Mi alzo, per dissipare il fantasma. Attraverso il corridoio; esco su la piazza. I fanali sono già accesi. La massa petrosa del Bargello occupa il cielo cinerino. Il campanile aguzzo della Badia aspetta che alla sua punta si accenda una stella. Una fila di vetture è lungo il marciapiede, coi cavalli stanchi e tristi, coi vetturini sdraiati in attitudini ignobili. Quale è quella che portò la povera folle, seduta fra i due accompagnatori?

Vado in cerca di Francesco. Non riesco a dominare il mio sgomento.

Lo trovo. Mi parla. Nella mattinata l'ispettore Adorni gli ha dichiarato che – dopo ricerche minute e discrete – ha potuto stabilire come nessuno dei due sconosciuti fosse agente di questura.

L'orrore si addensa. Non v'è nulla che eguagli l'atrocità del caso.
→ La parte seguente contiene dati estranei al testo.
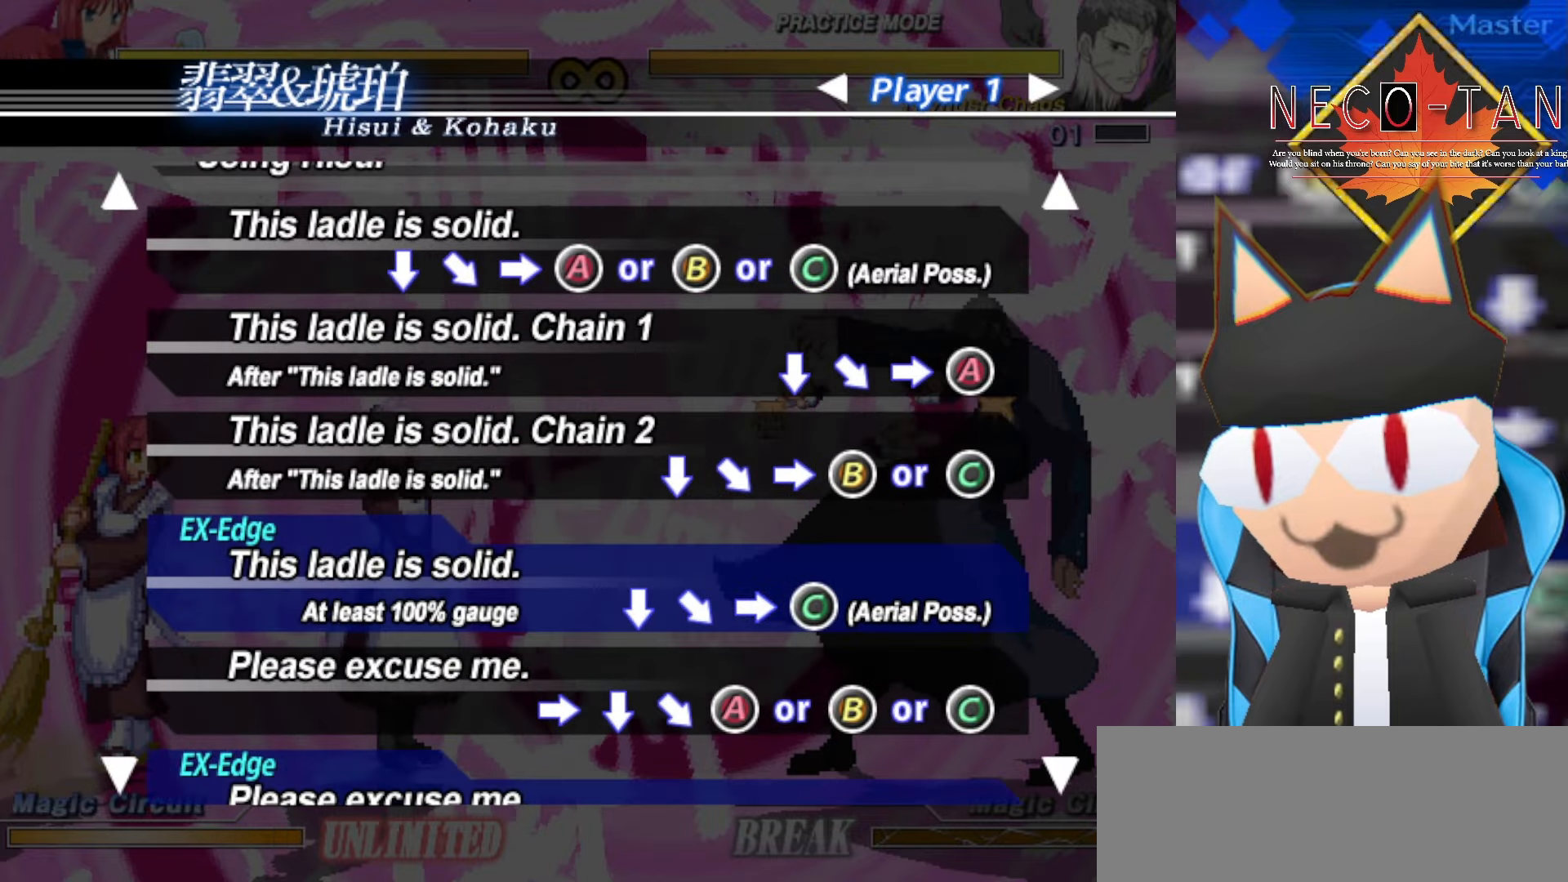
{"dt_ms": 500, "buttons": [], "left_stick": "up", "events": []}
Il mio amico – per le dichiarazioni dell'ispettore e per le inquisizioni sue personali – è giunto a scoprire i nomi e le qualità dei due socii. Si tratta veramente d'una coppia criminale. Entrambi, collegati, sono di continuo alla ricerca di affari loschi.

Come si trovavano su la piazza, quella sera?

La piazza di San Firenze, la sera, è il ritrovo della mala vita intanata nelle vie e nei vicoli che si diramano dietro il tempio e dietro il tribunale. presso è anche una specie di caffè-concerto, l'Eldorado, d'infimo ordine. I due procaccianti hanno quello per campo delle loro imprese.

Ora, a qual fine si accostarono? Non è possibile ch'essi fossero mossi dalla pie, vedendo la signora smaniosa.

La vedevano per la prima volta? Avevano premeditato il colpo? L'indirizzo di via Pier Capponi fu dato dalla signora o era già noto a loro? Volevano tentare un ricatto, credendo di trovarmi in casa? Quale intenzione avevano? E che fecero? che fecero?

Francesco deve aver veduto sul mio viso il colore della morte.

Con tutti i mezzi, conosceremo la verità.